I’ve been looking at the differences between Western and Asian societies and their approach to containment. China has nearly stamped it’s original epidemic out. South Korea’s is beginning to come under control. It never really took off in most of the other Asian countries despite early transmission through travel routes. Meanwhile, we and Western Europe continue to rocket along. I think at least part of this comes from a fundamental difference in our conceptions of who we are. Western thought, starting in the post Renaissance period with Cartesian dualism and then expanded by the Enlightenment thinkers, places all emphasis on the self. I am who I am, you are who you are. We are individualists at heart. We will come together for the common good, but we do it as individuals. Many Asian cultures, which developed without those changes in philosophy still use the community, the tribe, the family as the unit of existence rather than the individual. If one conceives of oneself as being a part of a larger collective, collective action for the good of the larger group is easier. I think they understood the need for individual behavior change in a deeper and more logical way than we can with our ‘no one can tell me what to do’ ethos. I hate making these kinds of generalizations because I’m always afraid I’ll end up stereotyping people and if I’ve offended anyone, it’s unintentional, it’s just me trying to process big ideas in inadequate words.


I figure our next big hot spot will be Florida, thanks to young people refusing to give up the beach and crowded theme parks that were relatively late to close. It takes about two weeks from the introduction of the virus in an area for the rate of cases to become majorly noticeable so I’m thinking next weekend should see a surge in the sunshine state. I saw an interesting article earlier today on the manufacturers of a smart Bluetooth thermometer that can upload your temperature to your home computer or to a hospital information system. Apparently, all those temperature readings, stripped of any identifying data, go to a central data bank and the company can look for trends. They usually see a hot spot of increased temps a couple of days before a flu or other viral outbreak and are better at predicting where flu is circulating than the CDC – another use of big data systems. According to this report, Florida is starting to light up like crazy, far more than most of the rest of the country.

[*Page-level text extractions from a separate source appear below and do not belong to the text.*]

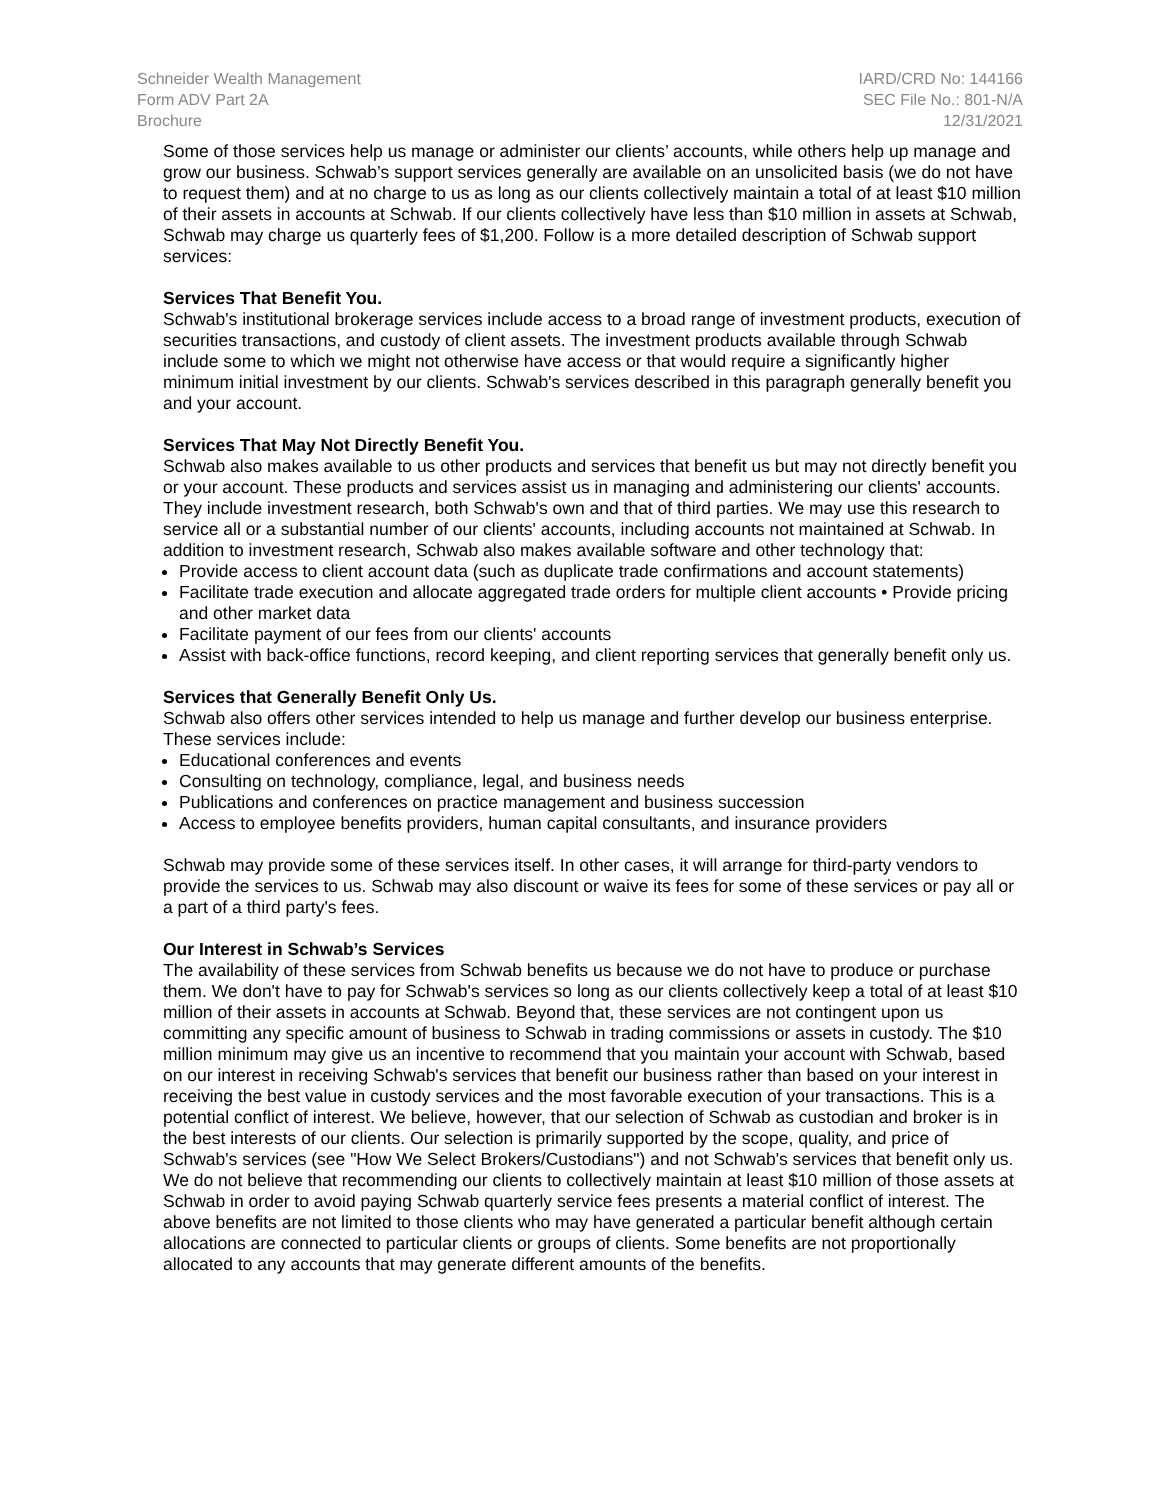Schneider Wealth Management
Form ADV Part 2A
Brochure
IARD/CRD No: 144166
SEC File No.: 801-N/A
12/31/2021
Some of those services help us manage or administer our clients’ accounts, while others help up manage and grow our business. Schwab’s support services generally are available on an unsolicited basis (we do not have to request them) and at no charge to us as long as our clients collectively maintain a total of at least $10 million of their assets in accounts at Schwab. If our clients collectively have less than $10 million in assets at Schwab, Schwab may charge us quarterly fees of $1,200. Follow is a more detailed description of Schwab support services:
Services That Benefit You.
Schwab's institutional brokerage services include access to a broad range of investment products, execution of securities transactions, and custody of client assets. The investment products available through Schwab include some to which we might not otherwise have access or that would require a significantly higher minimum initial investment by our clients. Schwab's services described in this paragraph generally benefit you and your account.
Services That May Not Directly Benefit You.
Schwab also makes available to us other products and services that benefit us but may not directly benefit you or your account. These products and services assist us in managing and administering our clients' accounts. They include investment research, both Schwab's own and that of third parties. We may use this research to service all or a substantial number of our clients' accounts, including accounts not maintained at Schwab. In addition to investment research, Schwab also makes available software and other technology that:
Provide access to client account data (such as duplicate trade confirmations and account statements)
Facilitate trade execution and allocate aggregated trade orders for multiple client accounts • Provide pricing and other market data
Facilitate payment of our fees from our clients' accounts
Assist with back-office functions, record keeping, and client reporting services that generally benefit only us.
Services that Generally Benefit Only Us.
Schwab also offers other services intended to help us manage and further develop our business enterprise. These services include:
Educational conferences and events
Consulting on technology, compliance, legal, and business needs
Publications and conferences on practice management and business succession
Access to employee benefits providers, human capital consultants, and insurance providers
Schwab may provide some of these services itself. In other cases, it will arrange for third-party vendors to provide the services to us. Schwab may also discount or waive its fees for some of these services or pay all or a part of a third party's fees.
Our Interest in Schwab’s Services
The availability of these services from Schwab benefits us because we do not have to produce or purchase them. We don't have to pay for Schwab's services so long as our clients collectively keep a total of at least $10 million of their assets in accounts at Schwab. Beyond that, these services are not contingent upon us committing any specific amount of business to Schwab in trading commissions or assets in custody. The $10 million minimum may give us an incentive to recommend that you maintain your account with Schwab, based on our interest in receiving Schwab's services that benefit our business rather than based on your interest in receiving the best value in custody services and the most favorable execution of your transactions. This is a potential conflict of interest. We believe, however, that our selection of Schwab as custodian and broker is in the best interests of our clients. Our selection is primarily supported by the scope, quality, and price of Schwab's services (see "How We Select Brokers/Custodians") and not Schwab's services that benefit only us. We do not believe that recommending our clients to collectively maintain at least $10 million of those assets at Schwab in order to avoid paying Schwab quarterly service fees presents a material conflict of interest. The above benefits are not limited to those clients who may have generated a particular benefit although certain allocations are connected to particular clients or groups of clients. Some benefits are not proportionally allocated to any accounts that may generate different amounts of the benefits.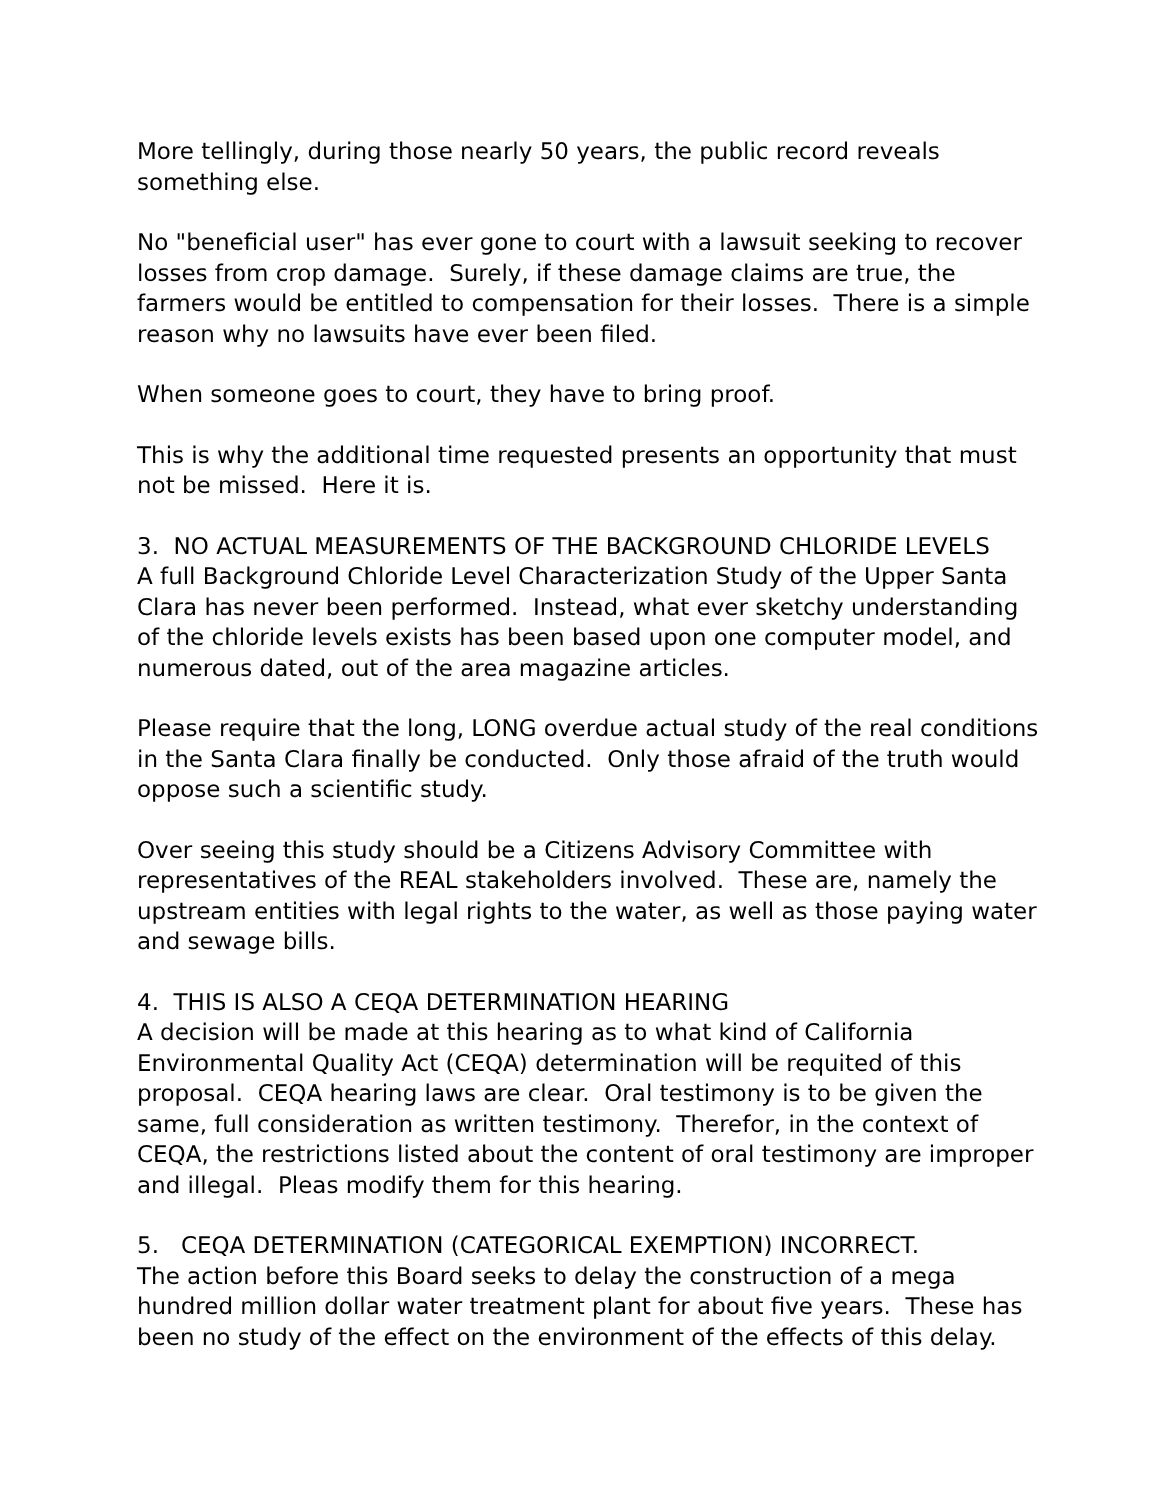More tellingly, during those nearly 50 years, the public record reveals something else.
No "beneficial user" has ever gone to court with a lawsuit seeking to recover losses from crop damage. Surely, if these damage claims are true, the farmers would be entitled to compensation for their losses. There is a simple reason why no lawsuits have ever been filed.
When someone goes to court, they have to bring proof.
This is why the additional time requested presents an opportunity that must not be missed. Here it is.
3. NO ACTUAL MEASUREMENTS OF THE BACKGROUND CHLORIDE LEVELS
A full Background Chloride Level Characterization Study of the Upper Santa Clara has never been performed. Instead, what ever sketchy understanding of the chloride levels exists has been based upon one computer model, and numerous dated, out of the area magazine articles.
Please require that the long, LONG overdue actual study of the real conditions in the Santa Clara finally be conducted. Only those afraid of the truth would oppose such a scientific study.
Over seeing this study should be a Citizens Advisory Committee with representatives of the REAL stakeholders involved. These are, namely the upstream entities with legal rights to the water, as well as those paying water and sewage bills.
4. THIS IS ALSO A CEQA DETERMINATION HEARING
A decision will be made at this hearing as to what kind of California Environmental Quality Act (CEQA) determination will be requited of this proposal. CEQA hearing laws are clear. Oral testimony is to be given the same, full consideration as written testimony. Therefor, in the context of CEQA, the restrictions listed about the content of oral testimony are improper and illegal. Pleas modify them for this hearing.
5. CEQA DETERMINATION (CATEGORICAL EXEMPTION) INCORRECT.
The action before this Board seeks to delay the construction of a mega hundred million dollar water treatment plant for about five years. These has been no study of the effect on the environment of the effects of this delay.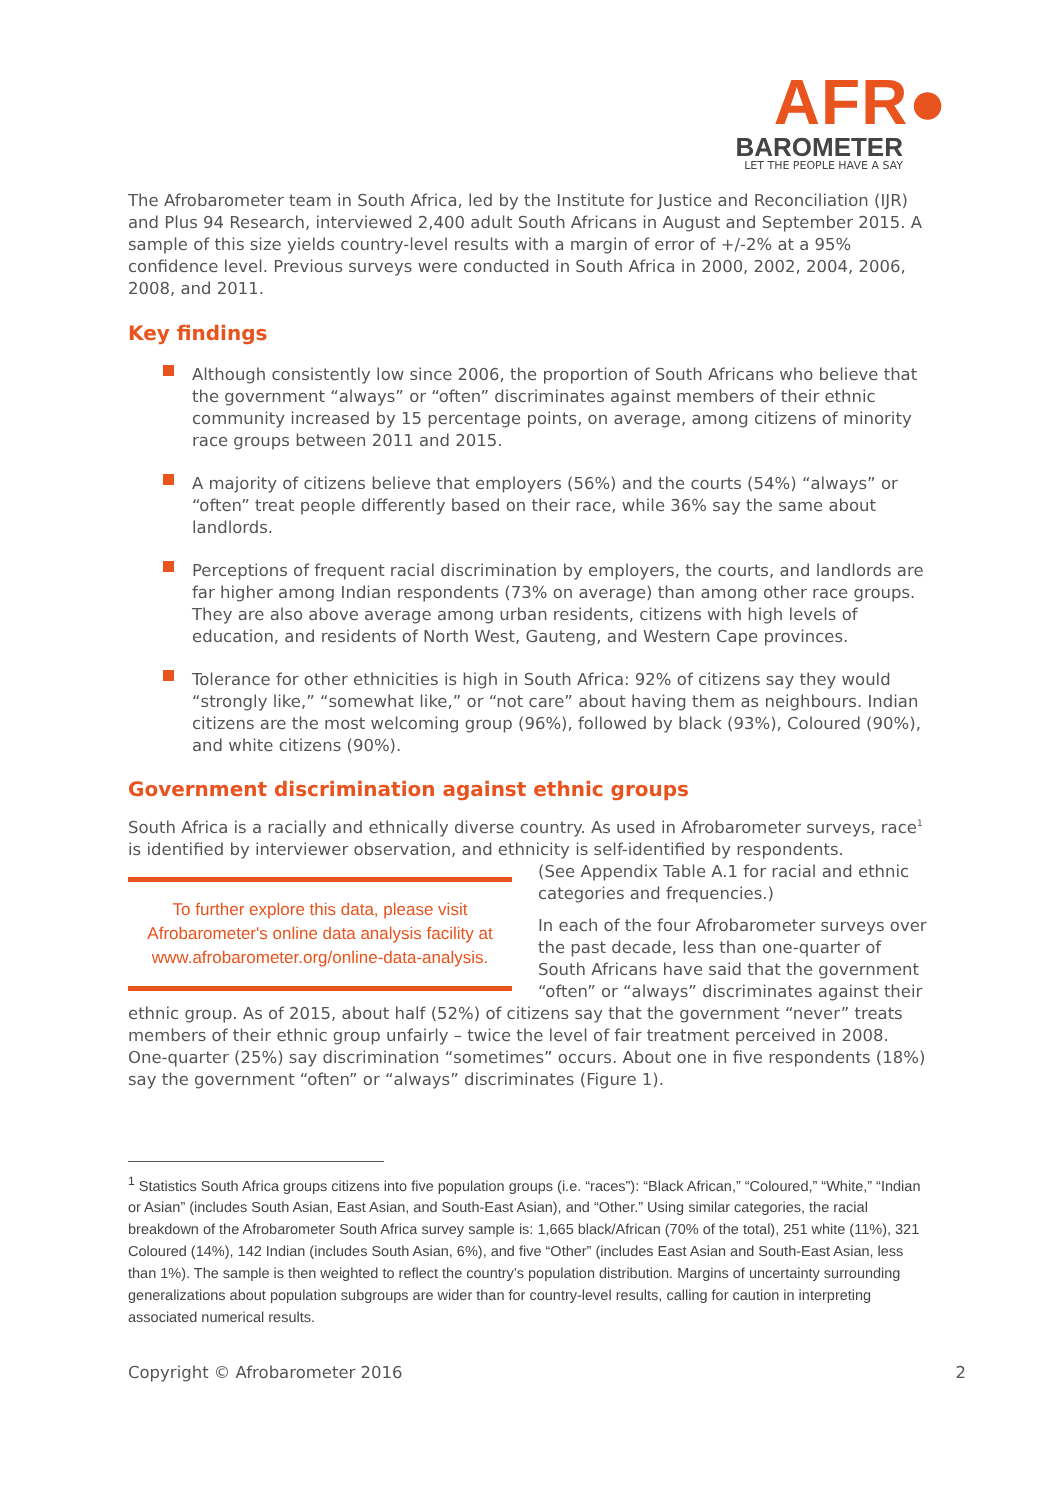AFR●
BAROMETER
LET THE PEOPLE HAVE A SAY
The Afrobarometer team in South Africa, led by the Institute for Justice and Reconciliation (IJR) and Plus 94 Research, interviewed 2,400 adult South Africans in August and September 2015. A sample of this size yields country-level results with a margin of error of +/-2% at a 95% confidence level. Previous surveys were conducted in South Africa in 2000, 2002, 2004, 2006, 2008, and 2011.
Key findings
Although consistently low since 2006, the proportion of South Africans who believe that the government “always” or “often” discriminates against members of their ethnic community increased by 15 percentage points, on average, among citizens of minority race groups between 2011 and 2015.
A majority of citizens believe that employers (56%) and the courts (54%) “always” or “often” treat people differently based on their race, while 36% say the same about landlords.
Perceptions of frequent racial discrimination by employers, the courts, and landlords are far higher among Indian respondents (73% on average) than among other race groups. They are also above average among urban residents, citizens with high levels of education, and residents of North West, Gauteng, and Western Cape provinces.
Tolerance for other ethnicities is high in South Africa: 92% of citizens say they would “strongly like,” “somewhat like,” or “not care” about having them as neighbours. Indian citizens are the most welcoming group (96%), followed by black (93%), Coloured (90%), and white citizens (90%).
Government discrimination against ethnic groups
South Africa is a racially and ethnically diverse country. As used in Afrobarometer surveys, race<sup>1</sup> is identified by interviewer observation, and ethnicity is self-identified by respondents.
To further explore this data, please visit Afrobarometer's online data analysis facility at www.afrobarometer.org/online-data-analysis.
(See Appendix Table A.1 for racial and ethnic categories and frequencies.)
In each of the four Afrobarometer surveys over the past decade, less than one-quarter of South Africans have said that the government “often” or “always” discriminates against their ethnic group. As of 2015, about half (52%) of citizens say that the government “never” treats members of their ethnic group unfairly – twice the level of fair treatment perceived in 2008. One-quarter (25%) say discrimination “sometimes” occurs. About one in five respondents (18%) say the government “often” or “always” discriminates (Figure 1).
<sup>1</sup> Statistics South Africa groups citizens into five population groups (i.e. “races”): “Black African,” “Coloured,” “White,” “Indian or Asian” (includes South Asian, East Asian, and South-East Asian), and “Other.” Using similar categories, the racial breakdown of the Afrobarometer South Africa survey sample is: 1,665 black/African (70% of the total), 251 white (11%), 321 Coloured (14%), 142 Indian (includes South Asian, 6%), and five “Other” (includes East Asian and South-East Asian, less than 1%). The sample is then weighted to reflect the country’s population distribution. Margins of uncertainty surrounding generalizations about population subgroups are wider than for country-level results, calling for caution in interpreting associated numerical results.
Copyright © Afrobarometer 2016 2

I wonder what Steve or Tommy would have made of all this. Steve would likely have alternated between mild hysteria and laughing over YouTube videos of middle america emulating WWF smackdown in the toilet paper aisle. Tommy would have been miffed at the shutting down of the music and theater world, and then gotten out some new music to learn, gone to work in the garden, and gotten out the sewing machine and a mask pattern and gotten to work, all the while with a big ‘I told you so’ on his lips. Tommy had a keen eye for the fissures and fallacies of American society and was very much a realist about the rot at the top. If Tommy were still alive, we’d be arguing about the politics of it all, but after that was done, we’d still love each other and head off to bed to watch Star Trek with a bowl of ice cream. That’s the hardest thing at the moment for me. Just having to be on soft lockdown by myself. I’d go stir crazy if it wasn’t for the age of social media which allow me to feel somewhat connected to my communities.


I’ll try to keep this up roughly every other day and post interesting or informative news pieces in between. If anyone has a topic they’d like me to ruminate on, feel free to let me know. Going to have that bowl of ice cream now.